Tuesday thoughts on where the money went...

A couple of quick things on our off-day (we try to publish here at STB Mondays, Wednesdays and Fridays).

First, I was told yesterday that, of the collection of photos that showed overbuilt streets, the configuration in this picture "didn't look so bad."

My response is that this would be not bad if the design objective is 30+ MPH traffic meeting head on without the need to slow down. If you adopted a more reasonable standard that would design for neighborhood speeds and, understanding the very low volume in these neighborhoods, very low speeds when cars met, you could literally cut this driving lane in half.

Here is a picture of one such street in Walker, MN, that we have posted here in the past.

This street from Walker is still a little wider than it needs to be. A car can park on each side and two cars can still meet, although the closeness will prompt them to slow down. With the very low volume of these streets, the width could be reduced even further so that, on the relatively rare occurrence that two cars meet head on, they would have to pull over and let one other pass. Before big budgets and auto-centric design mania, the yield design was quite common.

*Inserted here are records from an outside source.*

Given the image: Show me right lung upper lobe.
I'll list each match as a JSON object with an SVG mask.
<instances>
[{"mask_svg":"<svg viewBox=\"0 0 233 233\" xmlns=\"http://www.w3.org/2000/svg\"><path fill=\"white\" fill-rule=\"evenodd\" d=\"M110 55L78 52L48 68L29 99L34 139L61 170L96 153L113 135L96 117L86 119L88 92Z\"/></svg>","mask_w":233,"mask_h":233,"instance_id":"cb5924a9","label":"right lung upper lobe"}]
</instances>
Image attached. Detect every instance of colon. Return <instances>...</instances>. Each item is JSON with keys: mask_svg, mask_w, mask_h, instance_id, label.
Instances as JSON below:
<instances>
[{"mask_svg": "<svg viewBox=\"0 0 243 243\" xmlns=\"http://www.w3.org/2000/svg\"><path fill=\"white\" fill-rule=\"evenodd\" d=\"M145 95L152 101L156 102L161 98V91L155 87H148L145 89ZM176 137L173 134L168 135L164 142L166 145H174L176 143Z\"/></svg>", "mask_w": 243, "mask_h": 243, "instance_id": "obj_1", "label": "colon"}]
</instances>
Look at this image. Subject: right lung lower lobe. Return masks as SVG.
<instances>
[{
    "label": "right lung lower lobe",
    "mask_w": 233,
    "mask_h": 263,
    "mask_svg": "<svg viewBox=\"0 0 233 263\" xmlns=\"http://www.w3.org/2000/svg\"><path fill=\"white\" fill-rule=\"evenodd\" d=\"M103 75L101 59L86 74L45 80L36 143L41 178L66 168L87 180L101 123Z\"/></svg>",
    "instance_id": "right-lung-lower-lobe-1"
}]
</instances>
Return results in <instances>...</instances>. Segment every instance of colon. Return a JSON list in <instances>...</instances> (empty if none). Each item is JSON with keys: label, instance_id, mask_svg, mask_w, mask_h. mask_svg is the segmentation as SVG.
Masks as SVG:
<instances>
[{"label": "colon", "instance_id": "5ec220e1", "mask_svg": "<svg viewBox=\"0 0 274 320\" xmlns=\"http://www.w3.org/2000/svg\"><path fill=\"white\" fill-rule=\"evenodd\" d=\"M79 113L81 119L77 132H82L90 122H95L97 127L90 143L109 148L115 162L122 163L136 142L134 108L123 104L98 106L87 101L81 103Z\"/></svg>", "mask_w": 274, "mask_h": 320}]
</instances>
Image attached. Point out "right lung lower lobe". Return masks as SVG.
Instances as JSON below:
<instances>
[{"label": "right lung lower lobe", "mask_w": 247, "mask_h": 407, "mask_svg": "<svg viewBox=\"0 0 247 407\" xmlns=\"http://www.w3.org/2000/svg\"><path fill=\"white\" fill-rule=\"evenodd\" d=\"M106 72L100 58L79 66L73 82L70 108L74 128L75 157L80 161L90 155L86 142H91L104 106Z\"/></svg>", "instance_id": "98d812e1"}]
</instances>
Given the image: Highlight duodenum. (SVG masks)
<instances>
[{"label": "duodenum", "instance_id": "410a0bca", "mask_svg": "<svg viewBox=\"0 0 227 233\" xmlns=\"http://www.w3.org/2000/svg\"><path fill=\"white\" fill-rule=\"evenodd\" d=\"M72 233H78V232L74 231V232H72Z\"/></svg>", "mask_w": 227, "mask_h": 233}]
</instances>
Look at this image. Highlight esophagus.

My larger point is less about the street widths (I'll write more about the urban design later in the week), but more about the overall expense of it all. If you can drive 10 mph faster due to the wider streets, after a quarter of a mile you would save a minute and a half (and that assumes there are no stop signs or other intersections). Is it worth literally tens of millions of dollars in added expense for a few seconds a day?

Of course not, but as I'll show later this week, that is not the only cost.

One other observation. It would be argued vehemently by the Brainerd fire department that these wide streets are necessary so fire trucks can get access quickly in an emergency. It is a public safety issue, which has been argued at every level of this debate across the entire country. It is interesting to observe that Brainerd spent all this money ensuring that the streets had great emergency access but, as a result, do not have the money to maintain their fire department or the response time of a full-time staff (but they do have a jaws-of-life for when those high speed cars collide).

Communities looking for a different approach would do well to get a copy of a new book by the Institute of Transportation Engineers on a context-sensitive approach to neighborhood street design.